As far as buying more - I've taken a break in the last few months, but I'm going to start looking for off-market deals again soon. I think you can still find something, it just may not be as common place as a few years ago.

@Alan DeRossett

No, I travel to these places myself. You definitely need to take travel costs into account, but I wouldn't say they make up a large expense for me, as I don't have to visit these places often.

@Dalton Toelkes

Send me a pm or email and I can give you some recommendations.

@Leon G.

I've replied to this question on here before. Basically I only find them through referrals and have a detailed questionnaire I go through with each one.

Anton,

I appreciate you opening the door to your investment history and how you did it.

Im an active duty Marine, and reading your story motivate me to know is possible. I know in order for me to grow, I will need to get in to the Multi-fam. I currently only have 3 SFR, I m planing to retire within 6-10 years, so I would love to have 5k monthly passive income.

This is why i need to be able to get some 2,3,4 Plex in my portfolio. Question, can you give us more details on what you do to look the location/market. (why/how Kansas city).

thank you again and congrats!

Al

This article is so timely. I started taking financial freedom seriously when I decided I did not want to work anymore and saw people not making it to retirement. I too tried to talk to friends and family about this topic but no one wanted to engage.  I think people really don't think its possible so they dont try. Like you I made "executive decisions " about retirement and put my plan to work and never looked back. Its been so worth it.

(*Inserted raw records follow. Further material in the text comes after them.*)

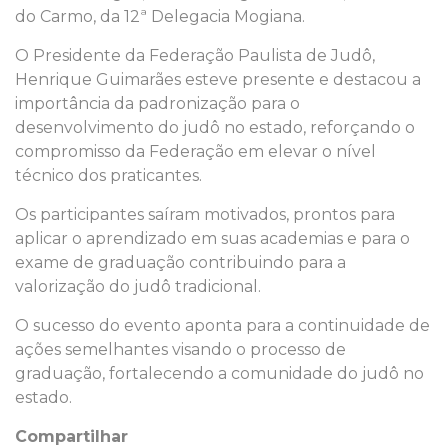
do Carmo, da 12ª Delegacia Mogiana.
O Presidente da Federação Paulista de Judô,
Henrique Guimarães esteve presente e destacou a
importância da padronização para o
desenvolvimento do judô no estado, reforçando o
compromisso da Federação em elevar o nível
técnico dos praticantes.
Os participantes saíram motivados, prontos para
aplicar o aprendizado em suas academias e para o
exame de graduação contribuindo para a
valorização do judô tradicional.
O sucesso do evento aponta para a continuidade de
ações semelhantes visando o processo de
graduação, fortalecendo a comunidade do judô no
estado.
Compartilhar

congrats @Anton Ivanov ! Fantastic story.

Most people get the first house hacking right as you did in 2013 with your Duplex, with an 8% down VA loan and the income as shown by your salary (or self employed from a non RE work).

What I didn't see in your story, is how you financed your first "investment property". You probably had already a high DTI, and no significant cash in hand:

  • 2014 - 2015: Ready to buy more properties, but real estate in San Diego is too expensive and cash flow almost non-existent. Started looking out of state. Decided it was too risky to try to buy/rehab myself, so ended up buying 4 turnkey SFRs in Atlanta and Birmingham. Cash flow was good and prices started appreciating over the years, so still happy with these homes.

What type of loan? Where did you get the down from? How much down? Who financed?...

Also How did you get your first commercial loan?

I did the same thing in the Cleveland Ohio area. Im 43 now and I have about 120 doors all paid off. I'm trying to learn to leverage but I'm stuck in my paid off ways. I'm now working with a lender now to leverage the 4 million I've accumulated. So I'm going to do it at 7% fixed but I hate payment ugh
I did the same thing in the Cleveland Ohio area. Im 43 now and I have about 120 doors all paid off. I'm trying to learn to leverage but I'm stuck in my paid off ways. I'm now working with a lender now to leverage the 4 million I've accumulated. So I'm going to do it at 7% fixed but I hate payment ugh

Hi @Anton Ivanov , thanks for sharing! Although we're still several steps behind you in building our portfolio, my husband and I are similar to you and your wife in a lot of ways, in terms of our life stage, as well as how you treat money and evaluate new markets. We only have two SFRs at the moment but are preparing to either build our portfolio in that direction or take the next step into small multi-families. I especially like that you shared details of your financing, and demonstrated how your success has been possible with the financing options you use. Congratulations on your success and  good luck in the future!